Punctuation spacing issue

Hey there,

Really enjoying the API - and thanks for all the tips in the forum!

I’m having some issues with punctuation including a space before them when the length of the content is over a few hundred words/tokens.

As you can see the response starts out fine, but gradually begins to add extra spaces before each punctuation mark.

This screenshot is the playground, but I’m getting the same error on both playground and API.

Model is text-davinci-003.

Has anyone else seen this? Is this a known issue or a new bug?

I see the same problem. And it gets gradually worse if you push for longer outputs. I think it might be their attempts to distort as part of watermarking. (They don’t have watermarking yet, not officially, but that does not prevent them from testing.)

What I did is to simply run search/replace for common such issues.

If these issues are indeed a bug, it might still be a good idea to search/replace to combat future watermarking. Google includes such techniques i Google Translate.

Sounds like your frequency_penalty is high. What’s it set at?

Wow… that’s a GREAT insight.

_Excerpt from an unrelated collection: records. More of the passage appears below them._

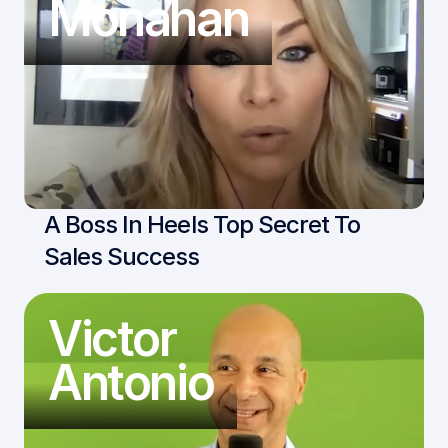
Monahan
A Boss In Heels Top Secret To 
Sales Success
Victor
Antonio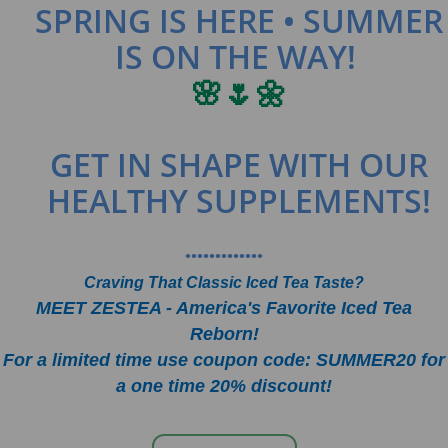
SPRING IS HERE • SUMMER
IS ON THE WAY!
🌸🌷🌼
GET IN SHAPE WITH OUR
HEALTHY SUPPLEMENTS!
•••••••••••••
Craving That Classic Iced Tea Taste?
MEET ZESTEA - America's Favorite Iced Tea
Reborn!
For a limited time use coupon code: SUMMER20 for
a one time 20% discount!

I understand that it might not apply to punctuation, but it certainly might be a possibility.

According to at least one source, white spaces are not including in the frequency penalty because the frequency penalty is only applied to tokens not white space.

Maybe it’s a bug in the OpenAI code?

Do you have a reference @PaulBellow which states the frequency penalty effects white space?

When I checked, this is what I found, but I have not confirmed with another source:

The frequency penalty is applied to the model’s predictions during training to discourage it from generating generic or repetitive responses, but it doesn’t affect the model’s ability to process or generate white spaces.

Without a lot of sources, I asked silly old ChatGPT which we all know has difficulty with technical facts so take it with a tablespoon of salt, haha, but here goes:

Prompt

does the openai frequency penalty effect white space?

ChatGPT

No, the OpenAI frequency penalty does not affect white spaces. The frequency penalty is a feature that penalizes the likelihood of generating highly frequent tokens in the training data to discourage the model from producing repetitive or generic outputs. The frequency penalty is applied to individual tokens, such as words or subwords, and not to white spaces, which are used to separate tokens and are not considered as tokens themselves.

That is why I asked you @PaulBellow, if you have a reference for this idea?

Just personal experience over the last 3 or 4 years… When freq_penalty is too high, it seems like the model tries to compensate by being creative with words/spelling/spaces… since it can’t repeat something it thinks it should use, it sometimes misspells or changes it slightly so it’s not technically the same…

Again, just personal experience. I don’t have notes/code/examples/screenshots, unfortunately. However, I have seen numerous cases where adjusting the frequency_penalty helps… which is why I offered it here…

Wondering now if my sarcasm sensor didn’t go off correctly on this one?

Here’s hoping the person comes back to let us know if they figure it out or not…

ETA: Could also be a simple space or two in the prompt where it shouldn’t be that the model is copying…

1 Like

I truly meant that your comment was helpful. I was absolutely not sarcastic. =) Punctuations being part of the frequencies was not something that I had considered until that point.

Having tried various settings, I would say that frequency is in fact a factor. - I would say it’s a bigger factor the smaller the topic it. It seems to be often accompanied with excessively long sentences.

1 Like

Good to hear you got it sorted. :slight_smile:

Good luck!

2 Likes

This is an old thread but as of April 2024 reducing the frequency penalty has definitely helped get rid of a lot of these formatting issues. Including, spaces before periods/commas, /n instead of space, missing spaces and everything else that made text look funky.